Composition by Mal Waldron

from the album Interplay for 2 Trumpets and 2 Tenors
- Language: English
- Recorded: March 22, 1957
- Genre: Jazz
- Length: 17:31
- Label: Prestige
- Composer: Mal Waldron
- Producer: Bob Weinstock

= Soul Eyes =

Composition by Mal Waldron

"Soul Eyes" is a composition, with lyrics, written by Mal Waldron. It is a 32-bar ballad that takes the song form ABAC, and is written in 4/4 time. It was first recorded on March 22, 1957, for the album Interplay for 2 Trumpets and 2 Tenors.
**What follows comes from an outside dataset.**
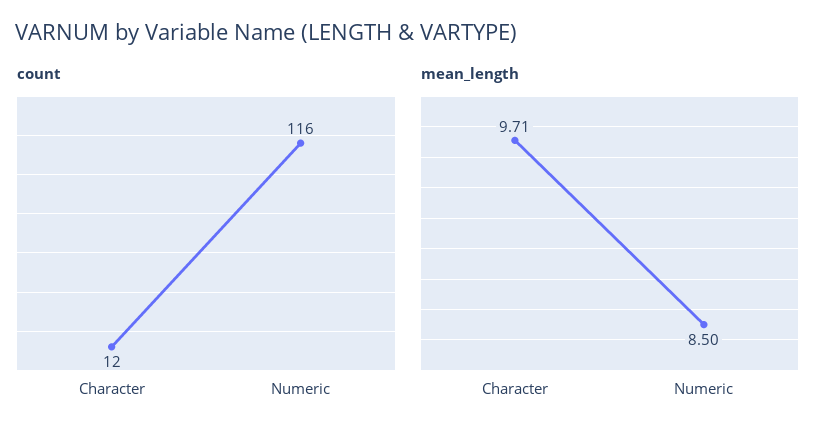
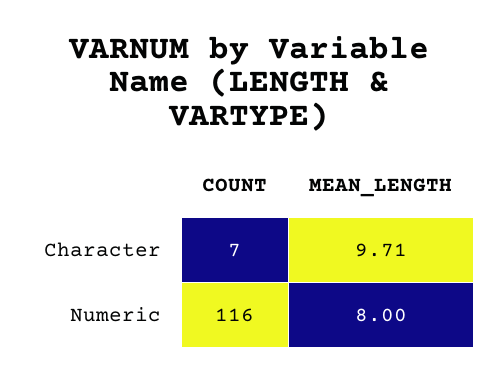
count, Character: 12 -> 7
mean_length, Numeric: 8.5 -> 8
One of the tenor saxophonists on that recording was John Coltrane, who brought the song back to attention by recording it in 1962 for his album Coltrane, when he had become more famous. This was only the second ever recording of the song, which has since become "part of the basic repertory of jazz performers" - a jazz standard. Waldron wrote the piece with Coltrane in mind: "I liked Coltrane's sound and I thought the melody would fit it."

Since these early versions, the song has been recorded hundreds of times. A vocal version is on Vanessa Rubin's debut album in 1992; another comparatively rare vocal version, featuring Jeanne Lee, is available on Waldron's 1997 album entitled Soul Eyes. In 2016, the song became the title track of Kandace Springs' debut album.